Pre-Offering Structuring: Most entrepreneurs or Small Business owners are not experts in raising capital and thus typically have poorly structured transactions. An improper or non-existent transaction structure will portray a very unprofessional image of you to potential investors. Structuring includes setting share price and number of shares or note amount and length of term, which Reg D program to use, minimum and maximum offering amounts, and minimum amount of investment per investor.
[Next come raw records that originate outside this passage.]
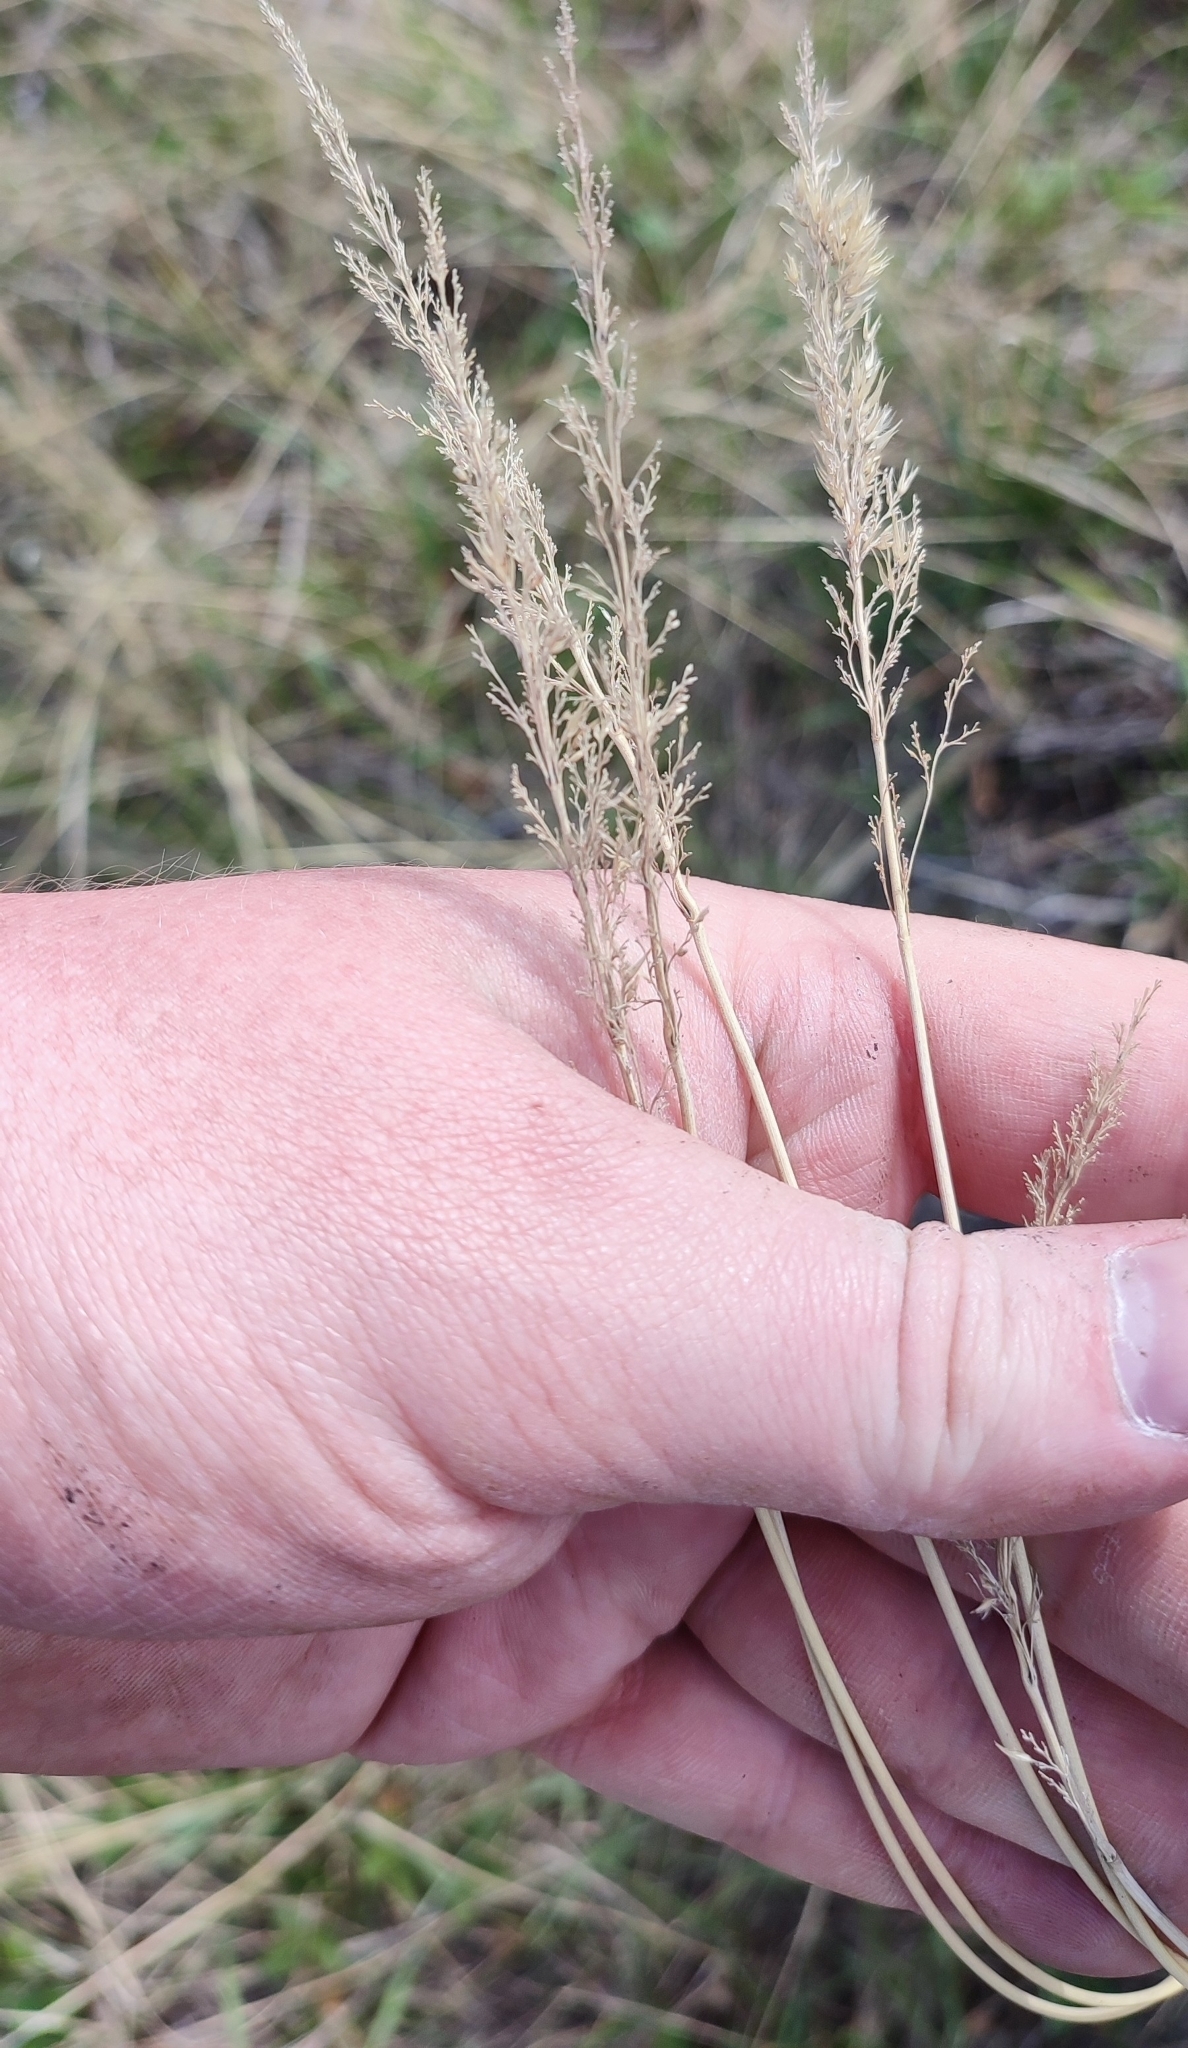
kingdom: Plantae
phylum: Tracheophyta
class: Liliopsida
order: Poales
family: Poaceae
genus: Calamagrostis
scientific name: Calamagrostis epigejos
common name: Wood small-reed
Document Creation: Preparing an offering involves the creation of the related Regulation D offering documents to include:
- Private Placement Memorandum
- Subscription Agreement
- Promissory Note
- Form D SEC Filing
Marketing: The offering is now ready for marketing to investors. You will need the capability to implement a diversified marketing campaign that involves brokerages, Internet Marketing, and Direct Investor Marketing strategies. A Regulation D Offering will solve all of the technical issues you will face when dealing with investors (investment structure, investment documentation, etc.), these are issues that should be addressed before you interact with investors. Not addressing them ahead of time presents a very unprofessional image of you to the investor.
The Regulation D Programs can be used by domestic as well as foreign corporations. While the programs can be used by any corporation type, the preferred structure is a stock "C" Corporation or Limited Liability Corporation "LLC".